Home EK and You Why winbacks aren’t actually good for consumers

Why winbacks aren’t actually good for consumers

What even are they?

Win-backs refer to when you decide to switch for a better deal, but then suddenly your old electricity retailer decides they love you after all and whip out an amazing deal to convince you not to leave. Sneaky aye? Why didn’t they love you before?

See, we think you should get the opportunity to choose between all the available plans, and that there shouldn’t be any secret plans that magically appear only when you decide to leave.

Imagine if your landlord charged you too much for years then when you go to move, they offered you a rent decrease to stay? You’d be gutted right? Why was I paying more before you would think?
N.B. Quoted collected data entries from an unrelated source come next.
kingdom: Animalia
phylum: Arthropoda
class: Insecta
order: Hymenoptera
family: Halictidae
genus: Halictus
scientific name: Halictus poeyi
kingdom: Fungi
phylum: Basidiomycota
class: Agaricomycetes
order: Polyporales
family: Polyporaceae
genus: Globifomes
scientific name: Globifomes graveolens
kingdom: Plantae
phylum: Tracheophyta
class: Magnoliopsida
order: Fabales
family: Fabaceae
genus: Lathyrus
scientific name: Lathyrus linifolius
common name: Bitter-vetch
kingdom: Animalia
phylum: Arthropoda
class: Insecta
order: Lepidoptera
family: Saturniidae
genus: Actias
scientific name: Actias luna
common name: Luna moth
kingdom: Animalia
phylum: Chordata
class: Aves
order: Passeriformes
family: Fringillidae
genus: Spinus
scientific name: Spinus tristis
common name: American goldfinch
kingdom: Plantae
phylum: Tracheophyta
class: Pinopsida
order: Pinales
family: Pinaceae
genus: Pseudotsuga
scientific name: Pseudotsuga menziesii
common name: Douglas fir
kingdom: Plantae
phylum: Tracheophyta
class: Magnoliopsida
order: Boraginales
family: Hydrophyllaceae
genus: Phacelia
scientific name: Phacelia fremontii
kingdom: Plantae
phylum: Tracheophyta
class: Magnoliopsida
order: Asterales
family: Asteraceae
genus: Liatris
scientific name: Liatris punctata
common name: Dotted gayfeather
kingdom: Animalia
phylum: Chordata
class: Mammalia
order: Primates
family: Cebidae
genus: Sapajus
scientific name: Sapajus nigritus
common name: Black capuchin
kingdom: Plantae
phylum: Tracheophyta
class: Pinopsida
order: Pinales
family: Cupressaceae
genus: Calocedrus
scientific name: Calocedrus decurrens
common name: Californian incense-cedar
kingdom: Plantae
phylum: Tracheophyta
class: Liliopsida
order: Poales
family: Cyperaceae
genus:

It’s the same house!

At Electric Kiwi, we believe in a fair deal for everyone, that’s why we publish all of our prices so our customers can see all the deals we offer. We have different plans, but they have different benefits, that’s fair, we don’t charge some people more and some less for exactly the same thing!

We are all for competition and innovation, and we totally understand that some people prefer different options, some might prefer different price plans, like paying in advance for a discount, committing to staying for an agreed term for a better rate or some might prefer the flexibility to leave the moment service doesn’t meet their expectations.

We think every price should have quid pro quo and should be published so that customers know their options all the time.

Transparency sucks said no one, ever right?

In the long term, there is an impact that we think is really unfair. You see, the losing retailer knows all about the customer that’s leaving, and they use that information to decide who gets what deal. This means that people who struggle to pay or have low usage might not ever get a winback, instead, their retailer will keep them on the highest rate they can until they leave.

As a result, according to EMI, there is a gap of $371 million dollars per year between the price kiwis pay and the best price in the market. We call this number a “loyalty tax” where loyal (or in reality less mobile consumers) pay more and subsidise those that switch or get offered better rates when they try.

We actually care about fairness, and we think that stinks.

Another impact in the long term is that it makes it really hard for competition – yeah like us – to thrive, because we end up competing and winning only the customers that the big guys let us have.

In NZ our market relies on the competition that retailers like us bring to the market, in order to keep the big guys honest. Without competition, there would be no win-back offers, and in fact, everyone would just get the rack rate the big guys advertise.

There are a few proof points we reckon are quite interesting. In telecommunications, winbacks do not occur because of the regulations. As a result, you will notice that for example prices for broadband are advertised in the media, because there are no secret prices, and there isn’t a big gap between the best rate and the rate most people are on. In general, if you pay less, it is because you use less, and that is much more fair.

Our advice?

If you switch to us or any other retailer and you receive a counter offer, only accept it if they agree to back date it to when you signed up with them because if they are offering you a better rate now, for the exact same plan, they have been ripping you off for ages.